The comments come as silver prices continue to hold critical support around $17 an ounce.
The precious metals research firm expects to see a modest surplus in the silver market’s supply and demand outlook; however, Newman noted that the market is seeing solid broad-based demand including robust investor appetite.
“In the U.S., investment is on track to record its first annual increase in four years, thanks to improving price expectations and rising price volatility, although levels remain historically low,” Newman said.
Industrial demand is also playing an important role in silver demand. Newman said that silver industrial fabrication is expected to hold at a record high.
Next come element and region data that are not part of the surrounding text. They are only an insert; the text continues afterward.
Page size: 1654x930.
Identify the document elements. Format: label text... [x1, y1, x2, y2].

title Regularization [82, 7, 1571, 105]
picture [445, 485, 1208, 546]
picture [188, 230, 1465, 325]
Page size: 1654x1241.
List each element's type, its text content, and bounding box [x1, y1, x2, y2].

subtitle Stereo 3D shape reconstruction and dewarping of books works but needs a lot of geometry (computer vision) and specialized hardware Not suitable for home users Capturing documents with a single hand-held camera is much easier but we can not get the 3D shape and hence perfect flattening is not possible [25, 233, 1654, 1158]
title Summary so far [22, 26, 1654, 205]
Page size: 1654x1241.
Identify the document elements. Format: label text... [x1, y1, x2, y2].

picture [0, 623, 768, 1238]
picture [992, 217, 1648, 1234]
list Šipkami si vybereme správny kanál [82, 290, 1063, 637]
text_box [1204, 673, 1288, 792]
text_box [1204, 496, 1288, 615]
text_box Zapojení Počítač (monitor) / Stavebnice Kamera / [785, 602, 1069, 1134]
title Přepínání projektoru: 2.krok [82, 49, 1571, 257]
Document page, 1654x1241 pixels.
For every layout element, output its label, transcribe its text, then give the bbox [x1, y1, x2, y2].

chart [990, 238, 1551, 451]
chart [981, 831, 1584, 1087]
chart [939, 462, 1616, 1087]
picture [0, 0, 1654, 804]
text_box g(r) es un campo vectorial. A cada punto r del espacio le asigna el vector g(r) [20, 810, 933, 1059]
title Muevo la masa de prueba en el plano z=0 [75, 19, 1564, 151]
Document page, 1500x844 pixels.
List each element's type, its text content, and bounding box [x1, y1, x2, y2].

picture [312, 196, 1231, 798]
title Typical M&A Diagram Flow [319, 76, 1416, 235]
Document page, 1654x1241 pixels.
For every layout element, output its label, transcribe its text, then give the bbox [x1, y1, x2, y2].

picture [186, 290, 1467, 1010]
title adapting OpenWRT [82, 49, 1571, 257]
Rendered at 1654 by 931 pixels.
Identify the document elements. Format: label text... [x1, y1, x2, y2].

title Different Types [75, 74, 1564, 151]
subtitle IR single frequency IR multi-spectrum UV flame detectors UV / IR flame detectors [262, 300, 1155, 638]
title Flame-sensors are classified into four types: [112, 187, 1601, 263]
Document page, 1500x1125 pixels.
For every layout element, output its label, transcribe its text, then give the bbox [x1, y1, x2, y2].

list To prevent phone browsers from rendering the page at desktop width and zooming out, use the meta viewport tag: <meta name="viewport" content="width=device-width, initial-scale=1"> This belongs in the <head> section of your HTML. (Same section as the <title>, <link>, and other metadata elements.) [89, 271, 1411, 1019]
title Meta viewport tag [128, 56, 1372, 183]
The increased demand comes as the global economy continues to deal with ongoing uncertainty due to the U.S.-China trade war.
“[The trade wars’] negative impact on silver demand, has been mitigated by higher silver loadings, especially in the all-important automotive sector,” said Newman. “In addition, silver consumption in the photovoltaics sector has also grown as more countries push ahead with renewable energy projects in 2019.”
Metals Focus also forecasts growth in global silver jewelry and silverware demand to grow by 3% and 4% respectively this year.
Looking at supply, Newman said that mine production remains finely balanced and is expected to fall by 0.7% in 2019 to 849.3Moz.
“However, uncertainties remain for Q4 and the direction global supply takes will be dictated by the restart of disrupted operations and key mines achieving grade targets,” he noted.
Although Metals Focus is expecting to see a small surplus in the silver market this year, Newman said that the excess should be absorbed by growing investment demand.
“This metal should be easily absorbed by investors as rising macroeconomic uncertainties and fresh monetary easing by major central banks rejuvenated the appeal of safe haven assets from mid-2019 onwards which, looking ahead, should continue to benefit precious metal prices,” he said.